As the cliche goes, everything is clearer in hindsight. On this side of the hurt I can say that I find myself searching desperately for the silver lining in my here-and-nows. For my sake, for my family's sake, for the sake of those still seeking their miracles. I'm trying to live in the ups, the highs, the joys as much as I can. I don't succeed every day. The days, the seasons, when the downs are easier to see than the ups can still be hard, but I think the ups are easier to find when you're looking--especially because in some stages of life, they're great at playing hard-to-get. So keep looking.

Friday, October 1, 2010

My Miracle

A woman in my life whom I truly admire recently wrote on her blog, Chasing My Miracle (thank you, Jen, from the bottom of my heart, for sharing) a little bit about her journey with her daughter. A medical journey that was longer and more severe than my Elias' but her words and memories she shared of places we frequented and feelings I felt then, in the middle of the journey, and now in the light of the reason I too, can call my Elias my miracle were stirring for me. She captured in words what I have been resting and rejoicing in during this very week. This week, as my son who was born without the ability to expel waste from his tiny body, who underwent surgeries and subsequent tests on his G.I. tract, kidneys, bladder, anus...the necessary list of medical violations and impositions goes on...this week, my son began potty training like a regular toddler. He's young and we're trying it out, not expecting success overnight, but he's physically able to do it. We were told he might not. That statement sums his journey up wonderfully. They said he might not, but he does.
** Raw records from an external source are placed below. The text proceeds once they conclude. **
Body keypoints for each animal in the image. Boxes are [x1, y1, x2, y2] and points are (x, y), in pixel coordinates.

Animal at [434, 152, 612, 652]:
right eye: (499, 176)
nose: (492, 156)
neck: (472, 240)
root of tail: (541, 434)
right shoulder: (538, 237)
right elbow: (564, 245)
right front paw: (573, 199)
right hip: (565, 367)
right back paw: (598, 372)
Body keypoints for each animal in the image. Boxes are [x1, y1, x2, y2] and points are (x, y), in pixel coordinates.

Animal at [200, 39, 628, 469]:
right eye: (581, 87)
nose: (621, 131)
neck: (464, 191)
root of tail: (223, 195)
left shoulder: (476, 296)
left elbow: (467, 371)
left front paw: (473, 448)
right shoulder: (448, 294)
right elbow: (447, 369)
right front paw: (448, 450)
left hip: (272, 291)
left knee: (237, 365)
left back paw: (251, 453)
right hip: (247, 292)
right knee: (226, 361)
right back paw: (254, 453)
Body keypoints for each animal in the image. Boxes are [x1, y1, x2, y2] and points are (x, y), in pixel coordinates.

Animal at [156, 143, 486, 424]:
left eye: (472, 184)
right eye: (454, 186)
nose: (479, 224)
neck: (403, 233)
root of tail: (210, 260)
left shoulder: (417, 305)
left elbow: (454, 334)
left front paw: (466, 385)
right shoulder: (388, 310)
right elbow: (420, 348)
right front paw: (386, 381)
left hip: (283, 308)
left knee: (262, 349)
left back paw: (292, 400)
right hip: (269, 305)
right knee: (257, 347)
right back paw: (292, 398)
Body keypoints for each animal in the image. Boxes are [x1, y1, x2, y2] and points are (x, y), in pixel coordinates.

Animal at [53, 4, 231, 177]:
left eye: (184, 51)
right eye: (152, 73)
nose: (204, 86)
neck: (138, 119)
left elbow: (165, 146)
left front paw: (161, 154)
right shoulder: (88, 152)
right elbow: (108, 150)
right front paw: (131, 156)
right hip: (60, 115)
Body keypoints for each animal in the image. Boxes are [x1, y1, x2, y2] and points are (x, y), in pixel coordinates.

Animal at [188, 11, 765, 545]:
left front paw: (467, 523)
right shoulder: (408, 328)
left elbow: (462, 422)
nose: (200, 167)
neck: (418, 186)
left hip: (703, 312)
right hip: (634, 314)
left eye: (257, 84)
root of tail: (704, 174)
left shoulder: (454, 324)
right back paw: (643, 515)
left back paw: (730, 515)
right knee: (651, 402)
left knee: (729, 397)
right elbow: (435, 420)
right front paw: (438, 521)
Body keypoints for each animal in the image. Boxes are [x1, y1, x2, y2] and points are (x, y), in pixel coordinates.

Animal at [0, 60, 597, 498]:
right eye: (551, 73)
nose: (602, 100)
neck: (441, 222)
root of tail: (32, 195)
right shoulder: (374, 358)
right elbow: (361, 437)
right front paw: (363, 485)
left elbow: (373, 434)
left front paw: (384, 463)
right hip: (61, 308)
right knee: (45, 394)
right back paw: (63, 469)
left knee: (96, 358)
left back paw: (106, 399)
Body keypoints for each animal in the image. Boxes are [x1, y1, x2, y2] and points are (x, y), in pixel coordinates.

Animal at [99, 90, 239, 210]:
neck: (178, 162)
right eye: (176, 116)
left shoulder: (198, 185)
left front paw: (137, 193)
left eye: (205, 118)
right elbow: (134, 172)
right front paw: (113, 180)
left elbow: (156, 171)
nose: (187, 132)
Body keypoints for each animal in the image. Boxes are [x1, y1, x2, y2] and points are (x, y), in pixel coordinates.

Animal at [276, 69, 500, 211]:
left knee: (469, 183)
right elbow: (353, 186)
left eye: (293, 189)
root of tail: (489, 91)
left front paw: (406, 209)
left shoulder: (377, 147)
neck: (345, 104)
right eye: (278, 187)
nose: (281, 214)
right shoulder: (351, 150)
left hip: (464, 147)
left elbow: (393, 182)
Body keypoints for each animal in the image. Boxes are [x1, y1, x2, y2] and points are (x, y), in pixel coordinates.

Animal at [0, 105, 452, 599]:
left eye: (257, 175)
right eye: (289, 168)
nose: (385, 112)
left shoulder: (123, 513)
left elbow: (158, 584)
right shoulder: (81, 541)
As Jen relates in her blog, I so often forget about where we started because he's perfect now. I have the luxury of forgetting! I was so struck with her words because they have been my internal dialogue this past week, and every time Elias pees on the bathroom rug or points to his Pull-Up and says "Uh-oh!" after an accident I swallow tears of joy. Thank you, God, that we made it here. Thank you for my miracle.

TODAY


NICU: Doernbecher Children's Hospital, May 2009
Recovering from surgery

When are you due?

It has happened. It was inevitable. The first perfunctory gasp when I answered a stranger that yes, indeed, I'm not due to give birth until FEBRUARY. Thanks to my size, the way I carry, my husband's genetic predisposition to create sturdy, strapping boys that grow inside a (albeit long) petite and let's just say it: delicate frame, I will pocket nearly 100 more gasps or comments of the like over the next 19 weeks. The worst part is that they're warranted. I denied that fact the first time around, magically gazing into the mirror and simply seeing pregnant me, which was normal for me and nothing to do with some crazy pregnant-woman standard. This time, having come out the other side and looked back at pictures of what "pregnant me" actually looked like I can certainly see why that shape (reminiscent of a grape stacked on top of an orange, perched on two toothpicks) would incite rude gasps, chuckles and loud monosyllabic exclamations like "wow!", "whoa!", and "no!" That last one is one of my favorites. Really? You think I'd joke about this?

So it's begun. The season in which I try to be rubber while complete strangers throw sticks and stones at me that they haven't even realized are destructive weapons. The good news for both sides is that my skin is thicker this time around. I've emerged from denial and can almost laugh with them...at least for now. I'll check back in after 50 more shocked reactions, 15-20 more pounds of weight-gain, and 10-15 more weeks of unintentional verbal abuse. We'll see who's laughing then. Until then, when/if you see me refrain from using words like "enormous" (or any variation of it). Mostly because I'm not...yet...so you should save up or you'll run out of adjectives by the time January hits and it really is true.